What’s on the Disc, Steve?
I’ll tell ya. The DVD itself is virtually flawless, with a clean video transfer free of annoying artifacts, and crisp audio in the original mono. A nice selection of other Fox trailers and a stills gallery round out the extra features in addition to the absorbing commentary track by film historians Anthony Slide and Robert Birchard. Slide is a former film archivist for the Library of Congress, and resident film historian of the Academy of Motion Picture Arts and Sciences. An award-winning editor for Disney, Birchard is the author of Cecil B. DeMille’s Hollywood, Silent-era Filmmaking in Santa Barbara, and King Cowboy: Tom Mix and the Movies.
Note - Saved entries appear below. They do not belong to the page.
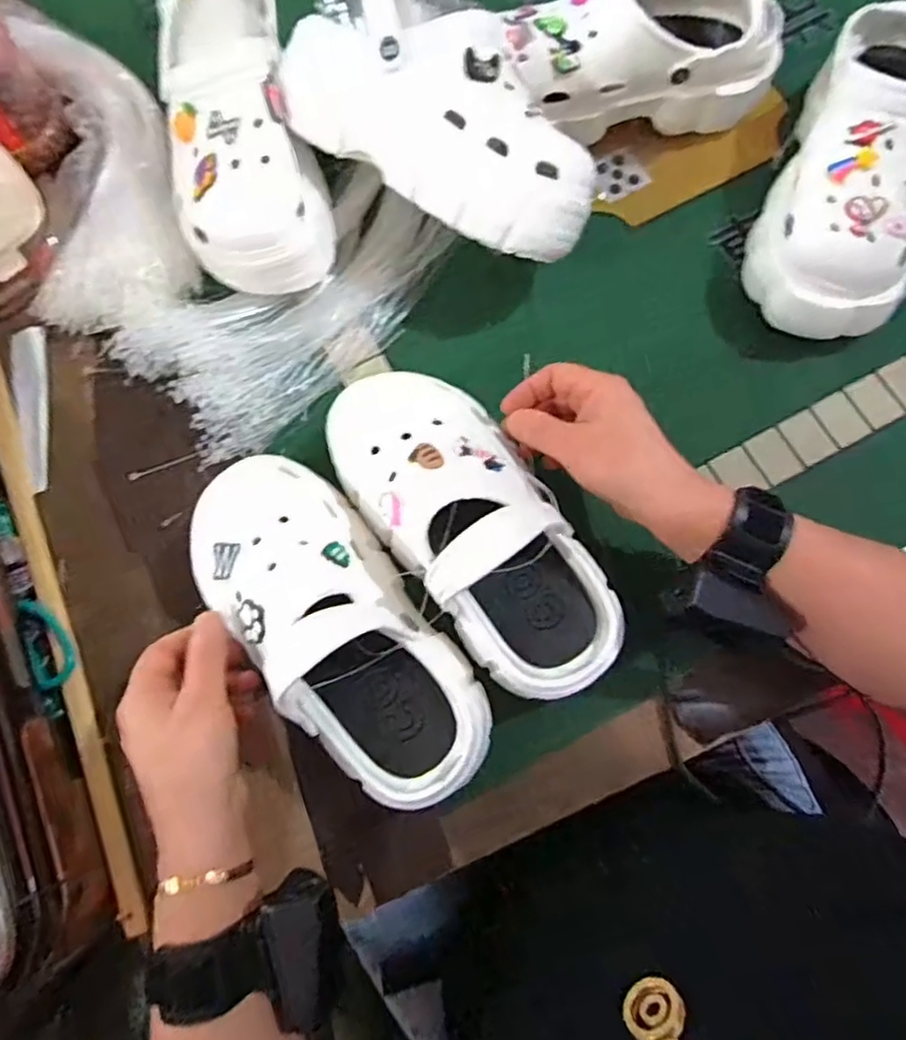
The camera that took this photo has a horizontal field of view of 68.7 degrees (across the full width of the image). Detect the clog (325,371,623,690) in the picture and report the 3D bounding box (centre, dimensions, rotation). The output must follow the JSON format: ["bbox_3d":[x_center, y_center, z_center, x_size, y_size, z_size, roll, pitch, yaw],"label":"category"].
[{"bbox_3d":[0.013,-0.002,0.418,0.101,0.099,0.241,-38,81,-9],"label":"clog"}]

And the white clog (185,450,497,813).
[{"bbox_3d":[-0.076,0.062,0.398,0.105,0.086,0.238,-33,83,-8],"label":"white clog"}]

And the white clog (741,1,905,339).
[{"bbox_3d":[0.314,-0.270,0.502,0.119,0.100,0.257,20,76,5],"label":"white clog"}]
His articles on Hollywood filmmakers have appeared in American Cinematographer, Statement, Film History, The Moving Image, Griffithiana, Daily Variety and Los Angeles Times Calendar. Their conversation during the film offers a rich perspective on the movie industry during Hollywood’s Golden Age.
Coda
A solid example of big-budget filmmaking at the height of the studio system, The Rains Came is an oft-overlooked picture from 1939, perhaps the greatest year for Hollywood films. Definitely worth a rental and perhaps a purchase for special effects enthusiasts.
Possibly the soggiest picture ever made, both in scenario and as a tearjerker, The Rains Came delivers sterling effects that are the, um, high-water mark of the film. Fox ought to provide an umbrella to go with the DVD.